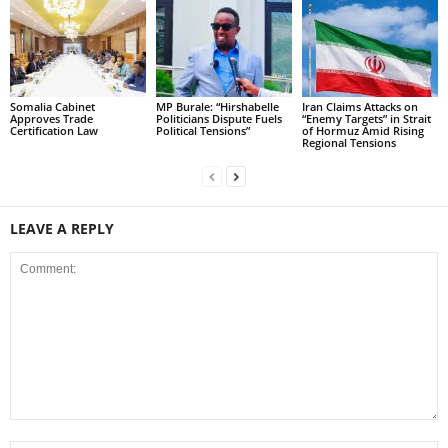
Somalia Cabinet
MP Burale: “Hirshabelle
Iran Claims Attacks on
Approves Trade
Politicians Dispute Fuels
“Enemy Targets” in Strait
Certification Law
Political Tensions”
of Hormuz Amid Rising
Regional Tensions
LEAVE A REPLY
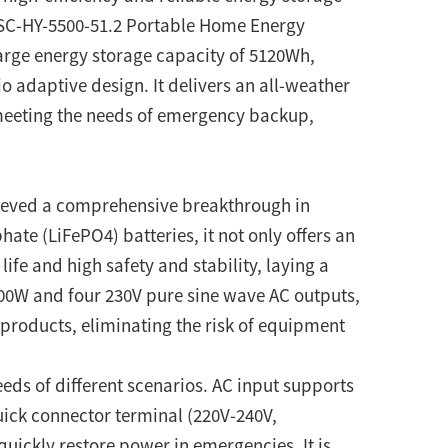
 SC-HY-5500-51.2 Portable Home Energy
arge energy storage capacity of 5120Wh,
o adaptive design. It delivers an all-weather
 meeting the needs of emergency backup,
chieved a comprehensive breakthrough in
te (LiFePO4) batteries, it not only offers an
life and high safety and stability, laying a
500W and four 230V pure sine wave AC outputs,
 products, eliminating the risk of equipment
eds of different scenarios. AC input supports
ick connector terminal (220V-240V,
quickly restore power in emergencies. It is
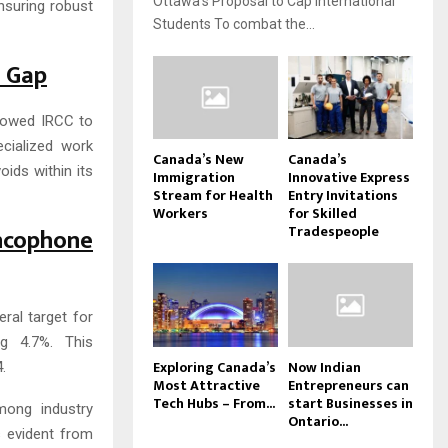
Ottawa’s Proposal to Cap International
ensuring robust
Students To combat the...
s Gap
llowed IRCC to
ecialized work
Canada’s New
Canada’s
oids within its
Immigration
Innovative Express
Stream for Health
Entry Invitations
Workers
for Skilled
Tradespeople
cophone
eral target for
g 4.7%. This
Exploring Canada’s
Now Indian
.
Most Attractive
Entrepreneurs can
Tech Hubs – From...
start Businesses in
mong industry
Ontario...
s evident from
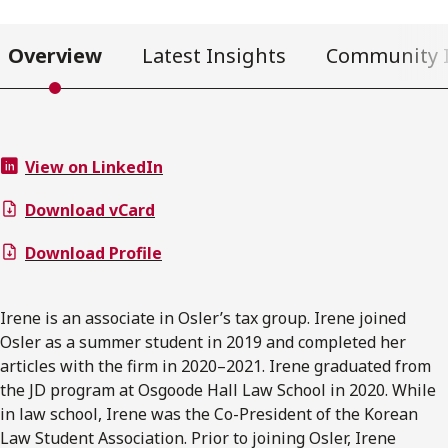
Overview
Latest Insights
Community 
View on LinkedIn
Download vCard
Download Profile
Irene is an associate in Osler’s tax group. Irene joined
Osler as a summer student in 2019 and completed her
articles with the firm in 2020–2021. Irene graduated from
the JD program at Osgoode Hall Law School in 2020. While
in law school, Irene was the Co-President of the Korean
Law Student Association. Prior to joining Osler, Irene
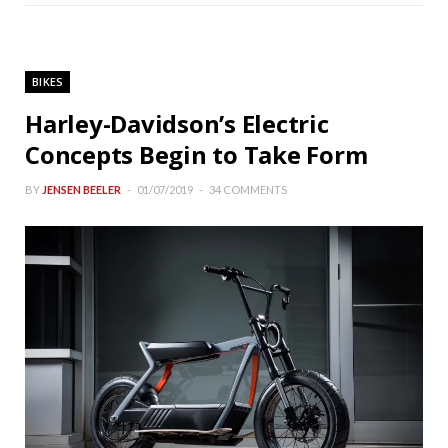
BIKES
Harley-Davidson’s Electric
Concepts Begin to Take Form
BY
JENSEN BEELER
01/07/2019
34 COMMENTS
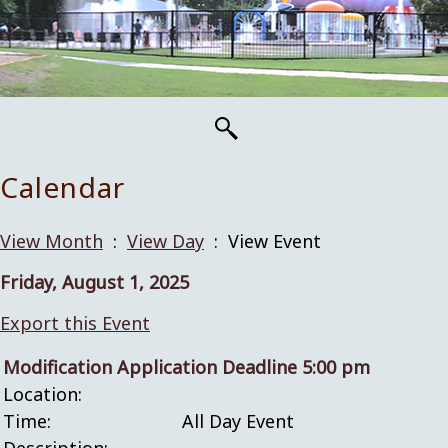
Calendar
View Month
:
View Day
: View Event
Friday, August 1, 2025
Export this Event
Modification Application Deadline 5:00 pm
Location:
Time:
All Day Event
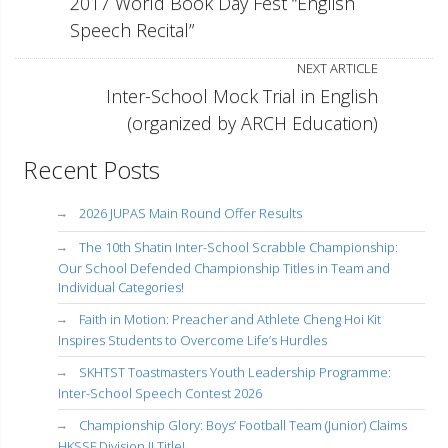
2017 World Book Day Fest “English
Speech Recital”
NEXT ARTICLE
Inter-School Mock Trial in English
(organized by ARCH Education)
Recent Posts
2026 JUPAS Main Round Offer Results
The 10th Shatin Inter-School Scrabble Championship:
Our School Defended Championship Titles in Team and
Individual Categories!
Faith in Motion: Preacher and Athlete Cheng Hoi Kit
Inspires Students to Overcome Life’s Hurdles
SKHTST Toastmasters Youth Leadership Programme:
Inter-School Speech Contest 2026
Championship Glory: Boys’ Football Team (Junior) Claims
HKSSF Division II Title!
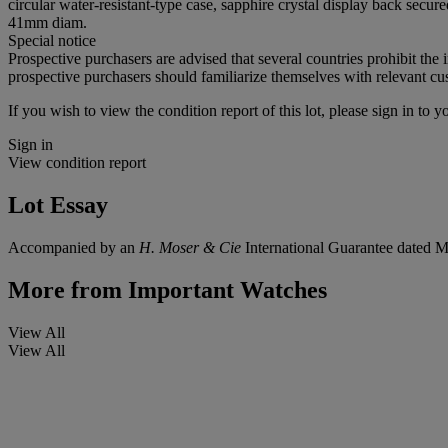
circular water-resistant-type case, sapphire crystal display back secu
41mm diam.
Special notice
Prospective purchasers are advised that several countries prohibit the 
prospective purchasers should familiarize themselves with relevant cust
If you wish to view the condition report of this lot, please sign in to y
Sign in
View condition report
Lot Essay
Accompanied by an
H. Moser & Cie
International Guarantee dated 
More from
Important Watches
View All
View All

- _Work to complete_:
Return every record exactly, minus the pictures.

- _Result_:
Somalia Cabinet
MP Burale: “Hirshabelle
Iran Claims Attacks on
Approves Trade
Politicians Dispute Fuels
“Enemy Targets” in Strait
Certification Law
Political Tensions”
of Hormuz Amid Rising
Regional Tensions
LEAVE A REPLY
 SC-HY-5500-51.2 Portable Home Energy
arge energy storage capacity of 5120Wh,
o adaptive design. It delivers an all-weather
 meeting the needs of emergency backup,
chieved a comprehensive breakthrough in
te (LiFePO4) batteries, it not only offers an
life and high safety and stability, laying a
500W and four 230V pure sine wave AC outputs,
 products, eliminating the risk of equipment
eds of different scenarios. AC input supports
ick connector terminal (220V-240V,
quickly restore power in emergencies. It is
Ottawa’s Proposal to Cap International
ensuring robust
Students To combat the...
s Gap
llowed IRCC to
ecialized work
Canada’s New
Canada’s
oids within its
Immigration
Innovative Express
Stream for Health
Entry Invitations
Workers
for Skilled
Tradespeople
cophone
eral target for
g 4.7%. This
Exploring Canada’s
Now Indian
.
Most Attractive
Entrepreneurs can
Tech Hubs – From...
start Businesses in
mong industry
Ontario...
s evident from
Overview
Latest Insights
Community 
View on LinkedIn
Download vCard
Download Profile
Irene is an associate in Osler’s tax group. Irene joined
Osler as a summer student in 2019 and completed her
articles with the firm in 2020–2021. Irene graduated from
the JD program at Osgoode Hall Law School in 2020. While
in law school, Irene was the Co-President of the Korean
Law Student Association. Prior to joining Osler, Irene
BIKES
Harley-Davidson’s Electric
Concepts Begin to Take Form
BY
JENSEN BEELER
01/07/2019
34 COMMENTS
Calendar
View Month
:
View Day
: View Event
Friday, August 1, 2025
Export this Event
Modification Application Deadline 5:00 pm
Location:
Time:
All Day Event
2017 World Book Day Fest “English
Speech Recital”
NEXT ARTICLE
Inter-School Mock Trial in English
(organized by ARCH Education)
Recent Posts
2026 JUPAS Main Round Offer Results
The 10th Shatin Inter-School Scrabble Championship:
Our School Defended Championship Titles in Team and
Individual Categories!
Faith in Motion: Preacher and Athlete Cheng Hoi Kit
Inspires Students to Overcome Life’s Hurdles
SKHTST Toastmasters Youth Leadership Programme:
Inter-School Speech Contest 2026
Championship Glory: Boys’ Football Team (Junior) Claims
HKSSF Division II Title!
circular water-resistant-type case, sapphire crystal display back secu
41mm diam.
Special notice
Prospective purchasers are advised that several countries prohibit the 
prospective purchasers should familiarize themselves with relevant cust
If you wish to view the condition report of this lot, please sign in to y
Sign in
View condition report
Lot Essay
Accompanied by an
H. Moser & Cie
International Guarantee dated 
More from
Important Watches
View All
View All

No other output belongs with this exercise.